Below is a complete copy of “Making the Invisible Visible” which was a booklet collected and edited by a community group of practitioners, of which I was privileged to be a part. Our original purpose was to present stories and life experiences of practitioners of color to the Teachers of Buddhism in the West Conference held at Spirit Rock in June of 2002. His Holiness the Dalai Lama was in attendance and was presented a copy of this document.
An interesting booklet filled with personal experiences and critical essays of racism in Zen/Buddhist centers written by practitioners of color. Along with Stuart Lachs article “Dressing the Donkey with Bells and Scarves” (link on my Zen page) this is good reading for anyone starting Buddhist practice that thinks it will be any different that other religions in this aspect.
I particularly liked Section Three: Practical Suggestions and Strategies
This section was written primarily by European American practitioners from varied Buddhist traditions with feedback from Buddhist practitioners of color. One intention was to acknowledge that work in Diversity and Racism is the joint responsibility of European Americans and Communities of Color.
This section outlines several practical and easy steps for any sangha (large or small) to follow to increase diversity and bring the topics of racism and exclusivity to the forefront (usually it hangs in the background).
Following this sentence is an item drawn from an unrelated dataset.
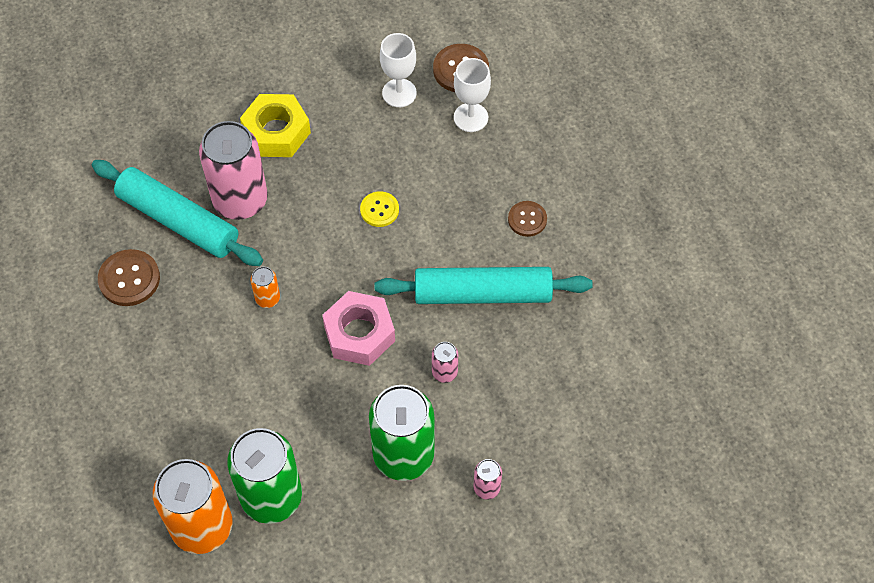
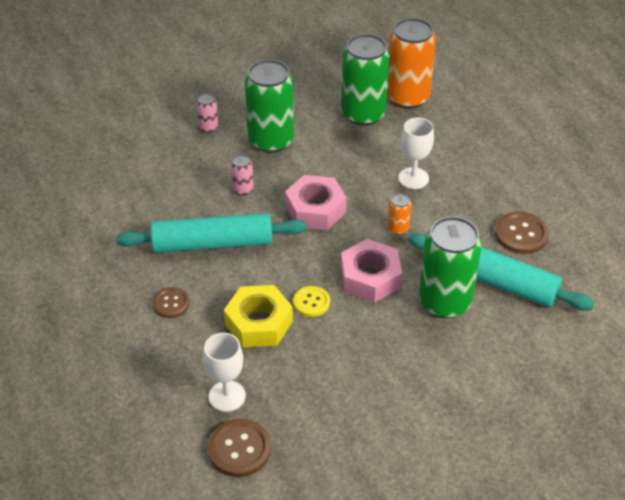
camera: 175 degrees right, 15 degrees down
(240, 200) = (444, 302): pink can -> green can
(276, 132) = (427, 367): yellow nut -> yellow nut (259, 323)
(312, 235) = (370, 277): none -> pink nut
(399, 93) = (306, 417): white goblet -> white goblet (413, 178)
These strategies are open for any Buddhist Periodicals to peruse as well, particularly
Facilitate People of Color to take on teaching, administrative, board and staff positions
and my favorite…
Create a forum in your sangha where practitioners can express their views and feelings on what it is like to be a part of your sangha
I hope that most of these Buddhist blogs, online resources and social networking sites can be a way of doing this.
PS ~ another article I found was Widening the Circle: Black Communities and Western Buddhist Convert Sanghas by Sharon Smith in the Journal of Buddhist Ethics.